In just three episodes, Christmas stream is an easy-to-watch show, too short to really be a series and too long to be a movie. If you dream of being in Paris for the Holidays, the first episode will transport you into the spirit of Christmas shopping in the French capital. Following the conventional plots of romantic comedies, this French mini-series is nonetheless problematic when it comes to its conclusions about feminism and misogyny.
Marcus is a famous rapper who has won music awards. But, as the opening sequence tells us, he is being prosecuted for insulting and inciting violence against women. Coming out of court, Marcus has no remorse, defending what his lawyer calls his free speech. To redeem his public image, Marcus’ producer tells him to make a special Christmas single, in which he will profess his love for women.
It was during a Christmas shopping trip in one of the most beautiful department stores in Paris that Marcus crossed paths with Lila.

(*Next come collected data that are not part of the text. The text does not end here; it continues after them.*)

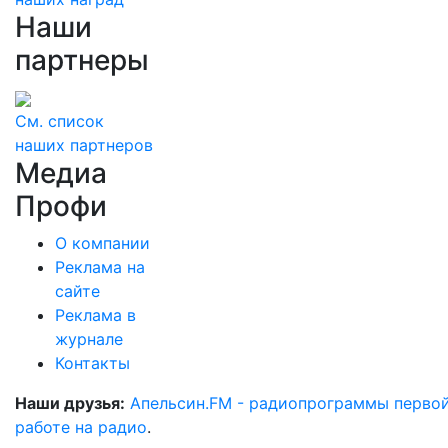
Наши
партнеры
См. список
наших партнеров
Медиа
Профи
О компании
Реклама на
сайте
Реклама в
журнале
Контакты
Наши друзья:
Апельсин.FM - радиопрограммы перво
работе на радио
.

Lila is part of a group of feminist activists with two of her best friends, Alice (Marion Séclin) and Jeanne (Aloïse Sauvage). They call themselves Les Simones, in honor of the French feminist figure Simone de Beauvoir. Marcus and Lila are clearly not made for each other. Their paths will continue to cross, however, until finally, as the genre dictates, the two come together.

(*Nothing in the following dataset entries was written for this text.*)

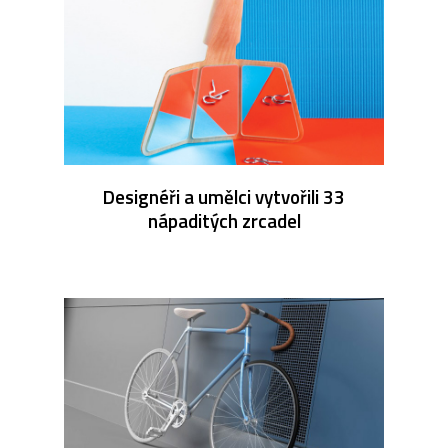
Designéři a umělci vytvořili 33
nápaditých zrcadel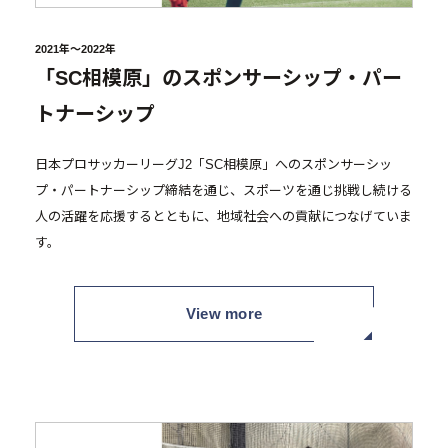
2021年～2022年
「SC相模原」のスポンサーシップ・パー
トナーシップ
日本プロサッカーリーグJ2「SC相模原」へのスポンサーシッ
プ・パートナーシップ締結を通じ、スポーツを通じ挑戦し続ける
人の活躍を応援するとともに、地域社会への貢献につなげていま
す。
View more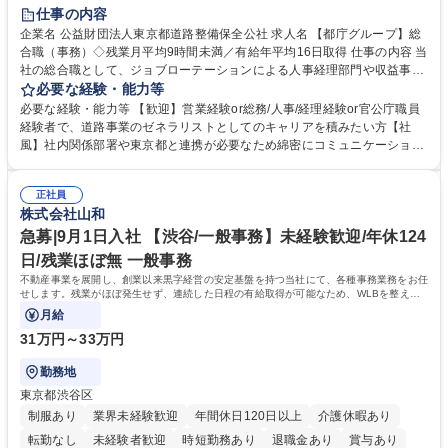
研修あり
退職金あり
賞与あり
完全週休2日制
交通費支給
仕事の内容
駅近5分以内
資格取得手当あり
食事補助あり
企業名 公益財団法人東京都道路整備保全公社 求人名 【都庁グループ】総
合職（事務）◇残業月平均9時間未満／有給年平均16日取得 仕事の内容 当
社の総合職として、ジョブローテーションによる人事経理部門や収益事業
等のフロント部門の部署等幅広い部署での業務をお任せいたします。研修
必要な経験・能力等
制度やキャリア支援が充実しております！ ※下記業務詳細 【業務詳細】■
必要な経験・能力等 【歓迎】営業経験or総務/人事/経理経験or官公庁職員
管理部門：広報、人事、経理など当公社の運営に係る管理業務 ■収益部
経験者で、道路事業のゼネラリストとしてのキャリアを積みたい方【社
門：駐車場の新規開拓、管理運営、新宿駅西口広場の「イベントコーナ
風】社内関係部署や東京都と連携が必要なため綿密にコミュニケーション
ー」などの管理運営 ■道路部門：整備の急がれる骨格幹線道路や木造住宅
を図っています。 【業務の魅力】■幅広く携われる：総合職（事務）で
密集地域の特定整備路線の用地取得、道路に関する普及啓発事業、都内の
は、駐車場の管理運営や道路用地の取得、公益財団法人の中枢を担う管理
道路施設や道路工事現場の見学ツアー事業 ※入社後は上記いずれかの部門
正社員
部門など多岐に渡る業務を経験できます。 ■様々なプロジェクト：駐車場
株式会社山和
へ配属。※業務内容変更の範囲：会社の定める業務 募集職種 【都庁グル
事業の他、新宿駅西口広場内に設置された照明を兼ねた広告「ブライトサ
ープ】総合職（事務）◇残業月平均9時間未満／有給年平均16日取得
イン」の管理運営を行うなど、事業収益を生み出す活動を積極的に行って
急募|9月1日入社 【渋谷/一般事務】未経験歓迎/年休124
います。 学歴・資格 学歴：大学院 大学 高専 短大 専修学校 高校 語学力：
日/残業ほぼ無 一般事務
資格：
不動産事業を展開し、創業以来黒字経営の安定基盤を持つ当社にて、各種事務業務をお任
せします。残業がほぼ発生せず、連続した日程の有給取得が可能なため、WLBを整えた
い方にお勧めの環境です！
月給
31万円～33万円
勤務地
東京都渋谷区
制服あり
業界未経験歓迎
年間休日120日以上
介護休暇あり
転勤なし
未経験者歓迎
時短勤務あり
退職金あり
賞与あり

Men with misogynistic views can change, this series seems to suggest. They just need to be attracted to a young and beautiful feminist who will teach them lightly to get out of their sexist discourse. This is where the show feels problematic. Marcus’ point of view on women doesn’t change, neither after his trial, nor after listening to The Simones blog posts, and not when his little sister (played by Kadidia Sidibé) tells him that she wants too be a rapper (to which he replies that she cannot, because she is a woman). Marcus only seems to change once he realizes he wants to be with Lila. And the only way for that to happen is for it to change.
What this series shows is this growing feminist activism emanating from the younger generations in France. That same weekend in Paris, Saturday, November 20, #NousToutes, a non-violent French feminist collective founded in 2018 which fights against violence against women, marched through the streets of Paris. Through The Simones, the series reflects this growing awareness in France, especially among the younger generation who use social media to communicate feminist discourse. The Simones is clearly inspired by these feminist collectives which have been gaining popularity in recent years in France. Christmas stream shows The Simones, for example, are changing street name signs across Paris to carry the names of famous women, just like #NousToutes did in 2019.
Christmas stream is an easy-to-watch series that follows the rom-com formula to the letter with a few additional feminist intentions. I’m just not convinced that the “feminist falls in love with a sexist man” plot really works.